Wednesday marked the first meeting without a board member representing District 7, a post formerly held by Mark Cockerham. He vacated the seat last week following notification that he must step down because he had moved out of the district. Beasley told the board he had not yet received notification from the Secretary of State’s office that Cockerham vacated the seat. The official notice is required before the board can start the process of appointing someone to complete his term.

The charges pending against Cooper stem from an investigation by attorneys into complaints about some of Cooper’s management decisions in the past two years. On Wednesday, Cooper again asked the board why his office had yet to receive any invoices from investigative attorney Dennis Blunt.

Cooper told the board that it had not budgeted for the expense, and the legal services will come out of the general fund.

“Is the board OK with just not worrying about that bill?” Cooper asked.

The board’s resolution to hire Blunt doesn’t specify that the attorney must submit invoices each month, just that the board pay monthly invoices.

Cooper told the board he thought the legal services could cost as much as $100,000. When Beasley questioned how he came up with the figure, Cooper said it was an estimate based on Blunt’s rate. The state limits hourly legal fees for special counsel at $175 an hour. According to Blunt’s report, two of his associates assisted with the investigation, which involved interviews with board members and school system employees. Blunt is also an attorney of record for the School Board related to Cooper’s lawsuit, and he also will work on behalf of the board during Cooper’s administrative hearing.
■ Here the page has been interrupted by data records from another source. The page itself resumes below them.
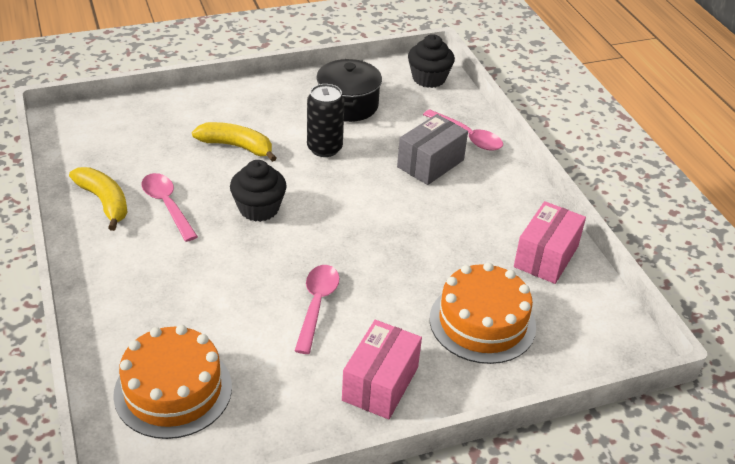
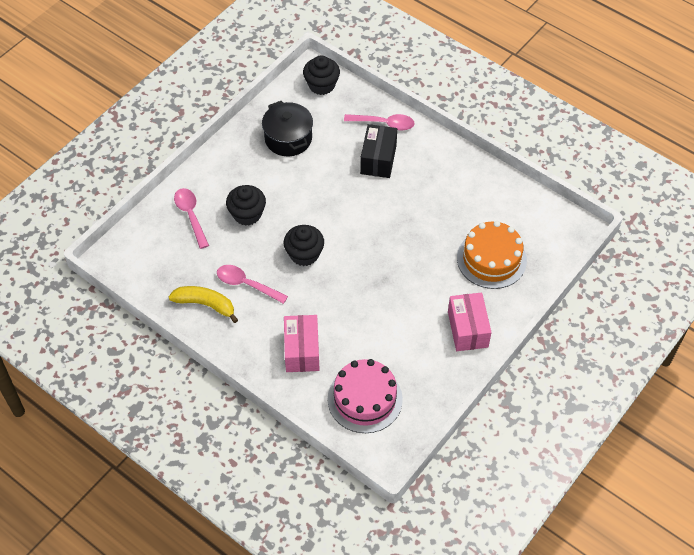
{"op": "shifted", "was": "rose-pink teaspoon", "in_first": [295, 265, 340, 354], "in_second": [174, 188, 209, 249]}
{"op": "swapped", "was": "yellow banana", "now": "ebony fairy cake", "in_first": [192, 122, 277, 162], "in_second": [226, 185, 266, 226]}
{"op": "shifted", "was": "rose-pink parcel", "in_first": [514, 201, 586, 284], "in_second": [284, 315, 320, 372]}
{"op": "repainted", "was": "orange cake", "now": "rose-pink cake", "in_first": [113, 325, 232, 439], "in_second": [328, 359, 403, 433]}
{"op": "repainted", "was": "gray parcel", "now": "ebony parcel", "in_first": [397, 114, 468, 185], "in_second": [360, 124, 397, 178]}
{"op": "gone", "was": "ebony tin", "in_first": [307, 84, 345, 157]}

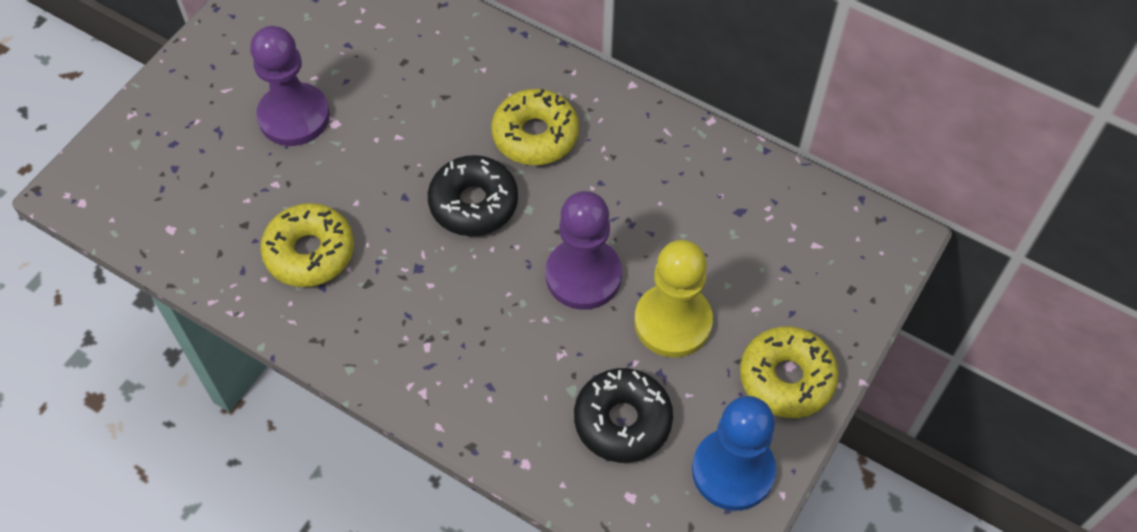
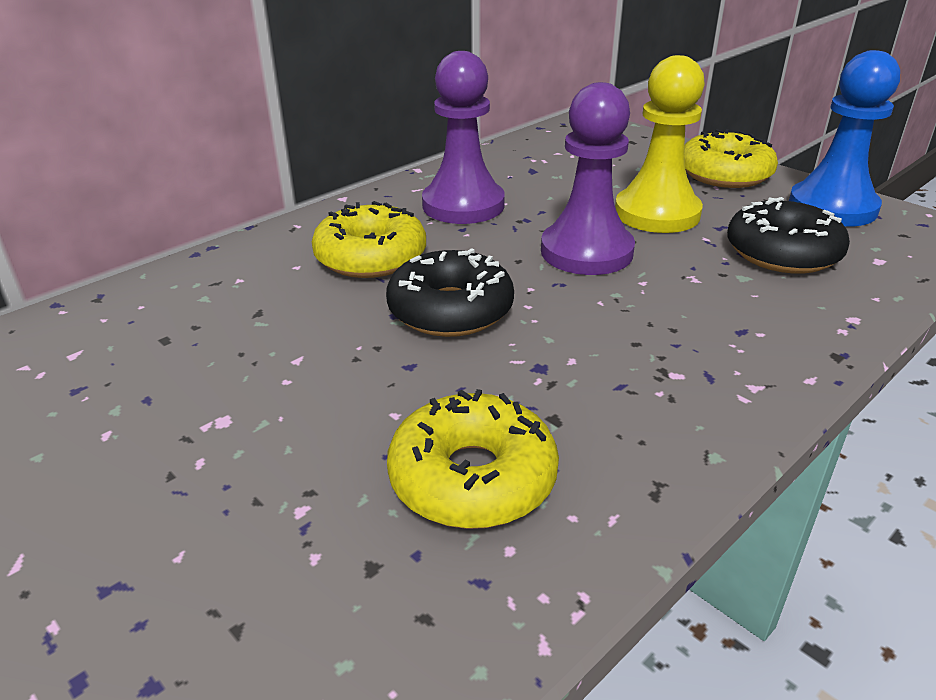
{"op": "shifted", "was": "purple chess pawn", "in_first": [250, 26, 330, 146], "in_second": [422, 51, 505, 224]}

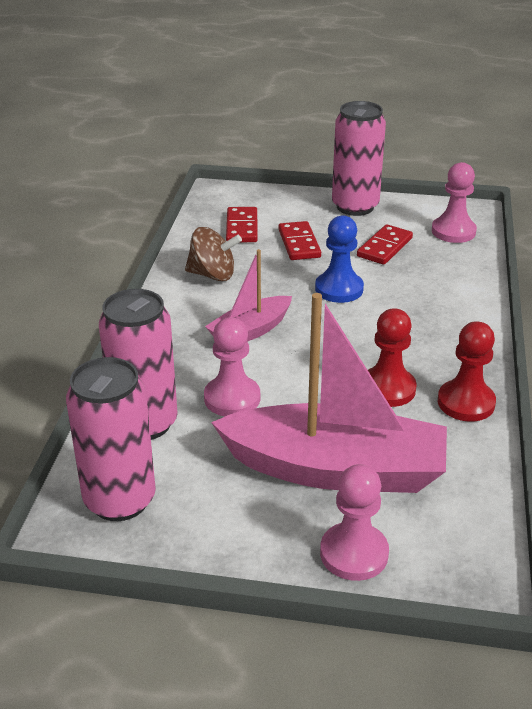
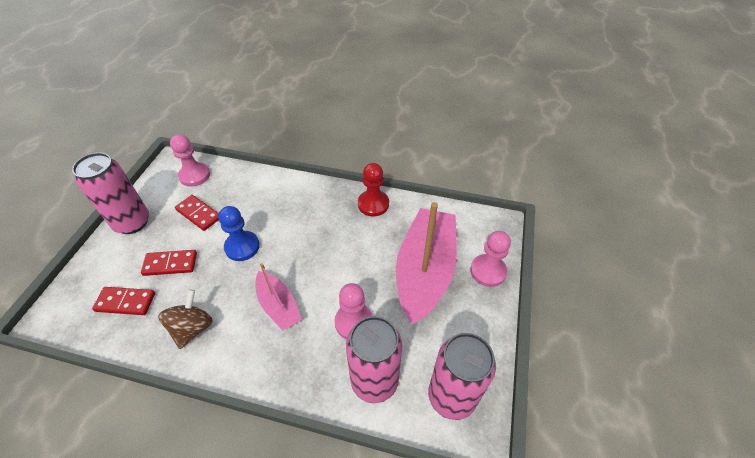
{"op": "gone", "was": "scarlet chess pawn", "in_first": [368, 308, 417, 407]}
Board member Greg Awbrey said he did the math and Cooper’s $100,000 estimate is a “huge exaggeration.”

“That would mean that an attorney would have to work eight hours a day on one case for 14.5 weeks straight to rack up $100,000,” Awbrey said.

Cooper replied that the latest monthly invoice from the board’s general counsel, Hammonds, Sills, Adkins & Guice, was for $28,000 and Blunt had multiple attorneys working with him.

“Mr. Awbrey, your calculations are no better than mine,” Cooper said.

Also on Wednesday, the board received an update from South Louisiana Community College Chancellor Natalie Harder on the college’s commitment to help expand Early College Academy, the school system’s high school housed on the college’s Lafayette campus. The board committed $1 million to the college’s new health and sciences building after Harder made a pitch that ECA would have a wing in the new building, enabling the high school to grow to 1,000 students.

Harder told the board Wednesday that because the new building will front the highly trafficked Bertrand Drive, moving the high school students to the new location created transportation issues the college had not previously considered. The new building also will not have an adequate library for students and student spaces are smaller, Harder said. The high school students are now located in the college’s academic building on Devalcourt Drive. Harder told the board the use of the 8-year-old Devalcourt building will better serve the expansion of the high school.

“There are additional benefits of staying in the current facility,” Harder said. “You could start expansion next fall.”

More than 260 students attend the high school, which started in 2008 as a partnership between the school system and the college. The school was recently ranked among the top 500 high schools in the country by Newsweek magazine.